** BEGIN Provided records **

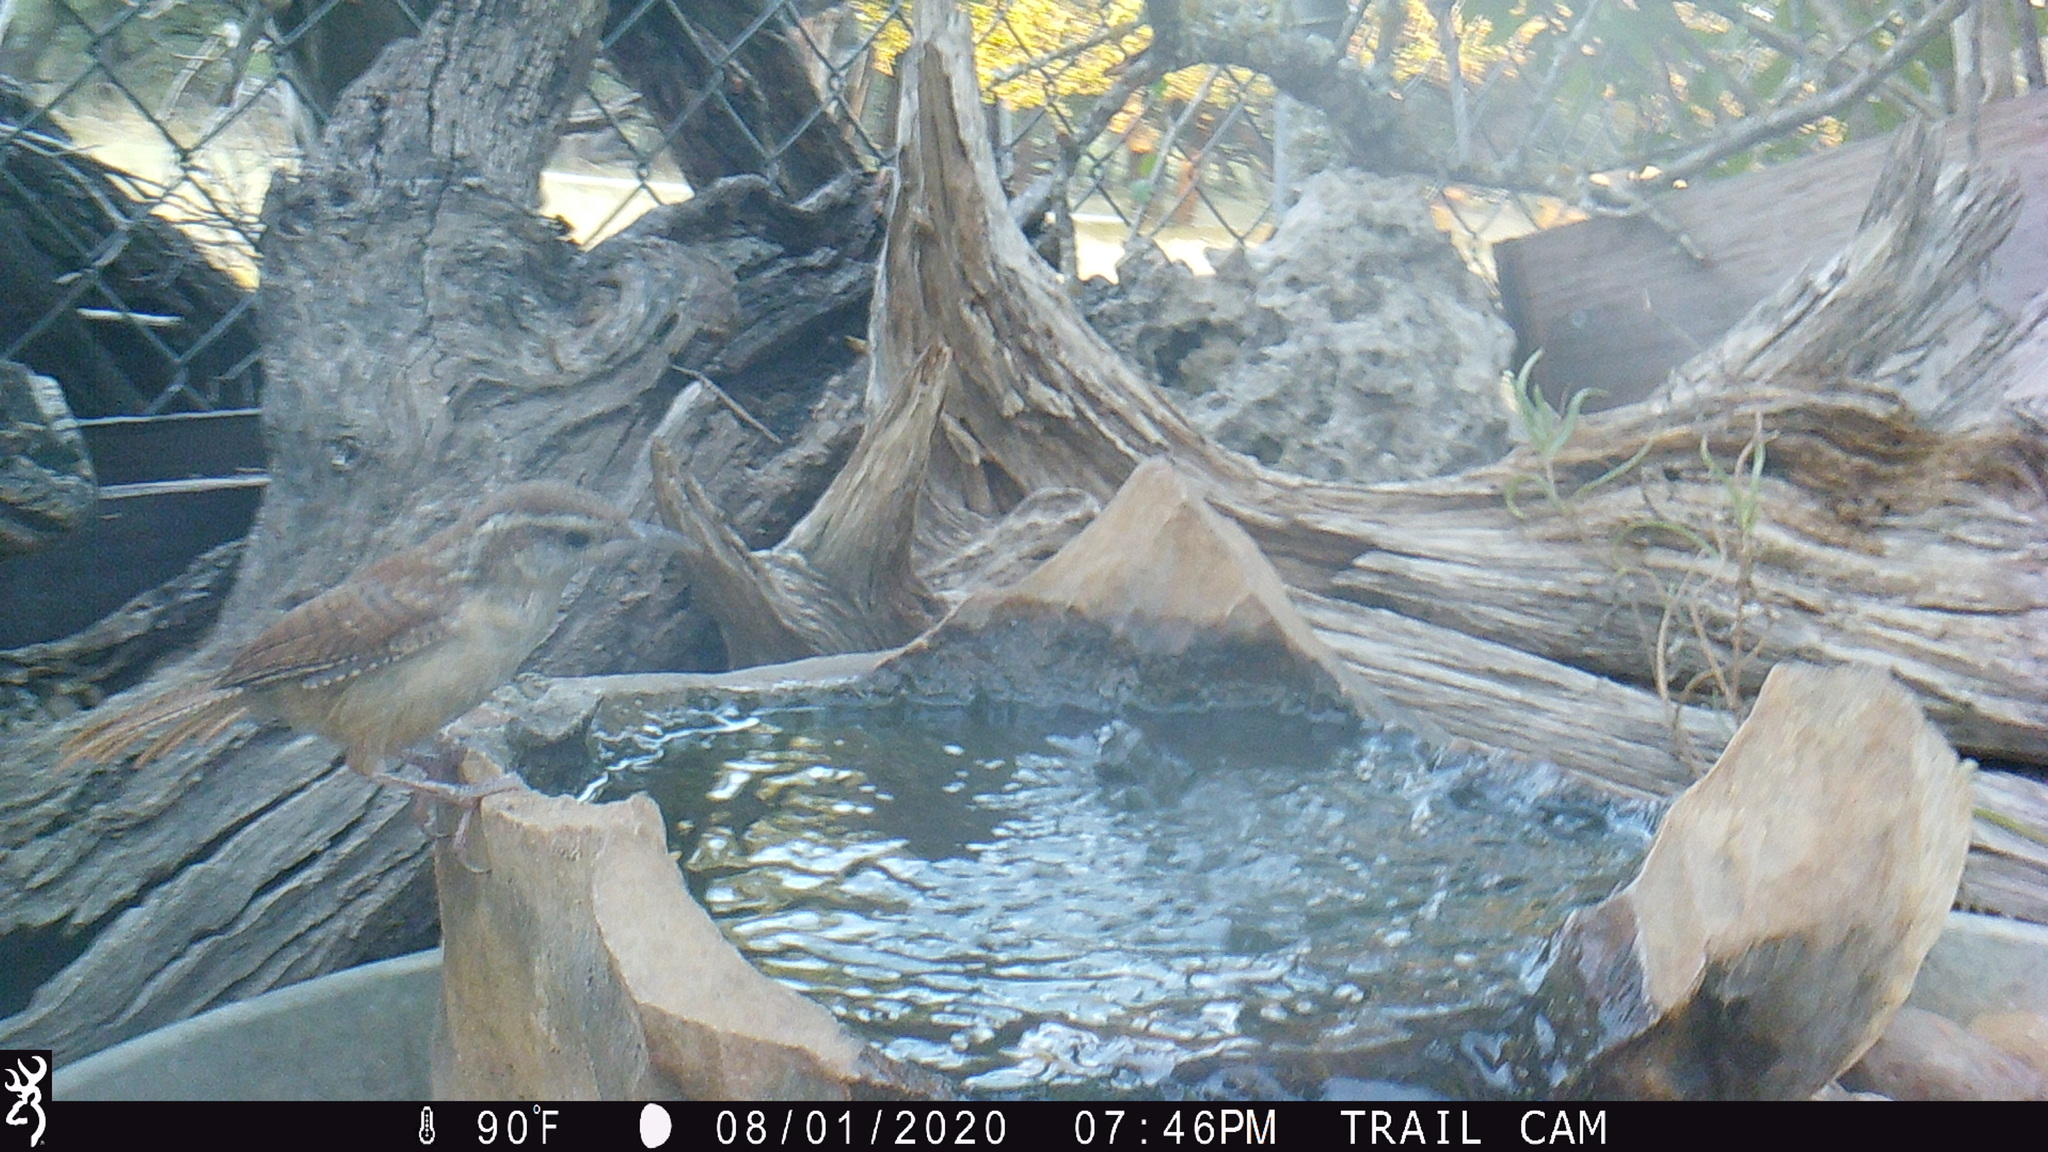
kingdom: Animalia
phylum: Chordata
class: Aves
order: Passeriformes
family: Troglodytidae
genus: Thryothorus
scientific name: Thryothorus ludovicianus
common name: Carolina wren
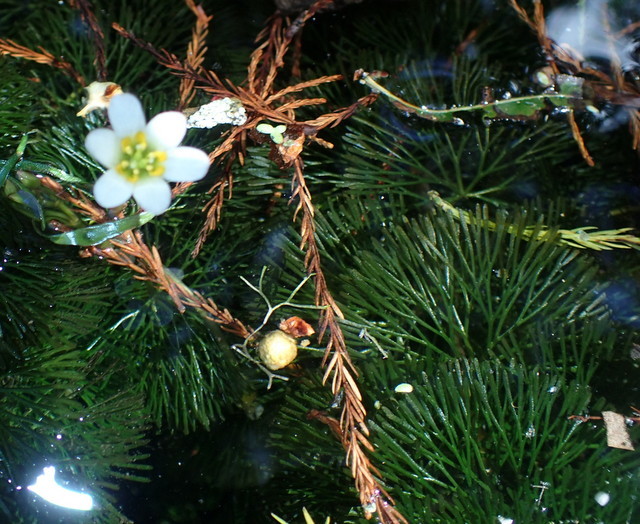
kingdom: Plantae
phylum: Tracheophyta
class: Magnoliopsida
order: Nymphaeales
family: Cabombaceae
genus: Cabomba
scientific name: Cabomba caroliniana
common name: Fanwort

** END Provided records **

# Directions
Copy every line of the records above word for word, leaving out the pictures.

# Solution below
kingdom: Animalia
phylum: Chordata
class: Aves
order: Passeriformes
family: Troglodytidae
genus: Thryothorus
scientific name: Thryothorus ludovicianus
common name: Carolina wren
kingdom: Plantae
phylum: Tracheophyta
class: Magnoliopsida
order: Nymphaeales
family: Cabombaceae
genus: Cabomba
scientific name: Cabomba caroliniana
common name: Fanwort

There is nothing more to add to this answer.